Tech Transfer eNews Blog

OHSU start-up develops vaccine targeting diarrheal disease found in developing countries


By Jesse Schwartz
Published: July 1st, 2020

A start-up from Oregon Health & Science University (OHSU) is developing a vaccine for bacterial gastroenteritis, a diarrheal disease that afflicts hundreds of millions of people in developing countries across the globe.

The vaccine from start-up Najít Technologies uses bacteria that have been inactivated by a hydrogen peroxide-based approach known as HydroVax technology. In tests on monkeys, the vaccine conferred 83% immunity against diarrhea associated with Campylobacter, a bacteria linked to the disease.

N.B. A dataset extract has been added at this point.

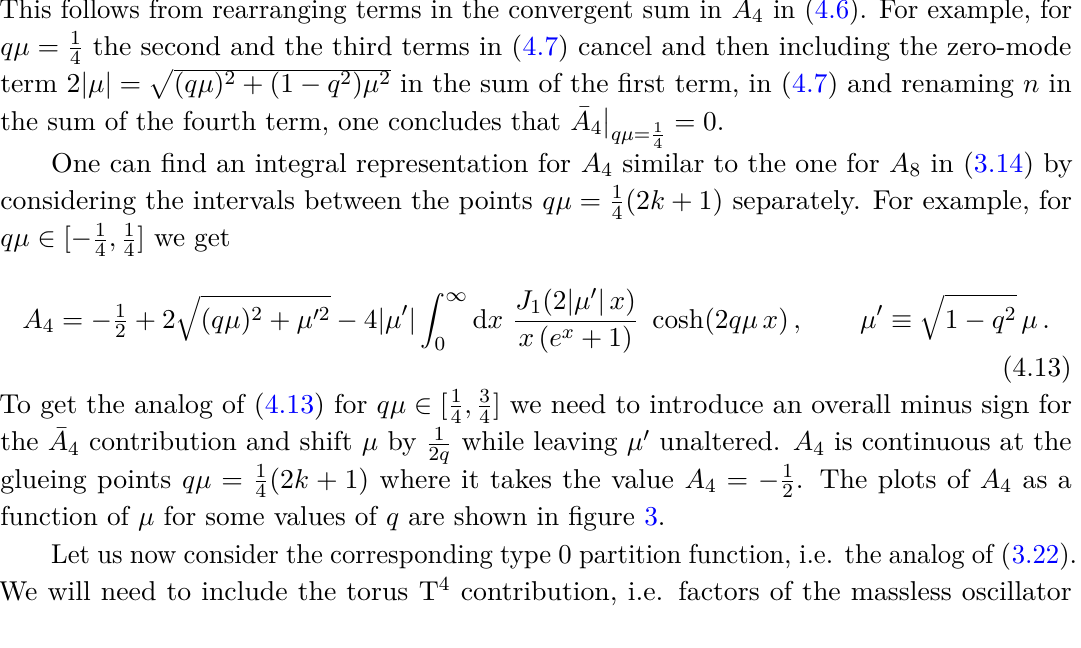
for qµ = 1 k + 1 , k ∈ Z 2 2 4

“We’re hoping to move forward into clinical trials, because this is a huge problem around the world,” says Mark Slifka, professor at OHSU and president and chief science offer at Najit. “Campylobacter has been associated with infant growth stunting. Targeting a disease like this can help a lot of people, including kids in developing countries [who can] grow stronger by reducing the damage caused by these bacteria.”

The disease also affects travelers and U.S. residents due to complications associated with foodborne diarrhea, including an autoimmune disease known as Guillain-Barre Syndrome.

“Many people don’t realize how much of a problem Campylobacter is here in the U.S.,” says Ian Amanna, vice president for research at Najít. “Studies have shown that these bacteria are responsible for up to $5.6 billion in economic costs annually in America.”

The start-up is also developing hydrogen peroxide-based vaccines against West Nile Virus, yellow fever, and Chikungunya virus. It will continue to develop the Campylobacter vaccine to prepare it for human clinical trials.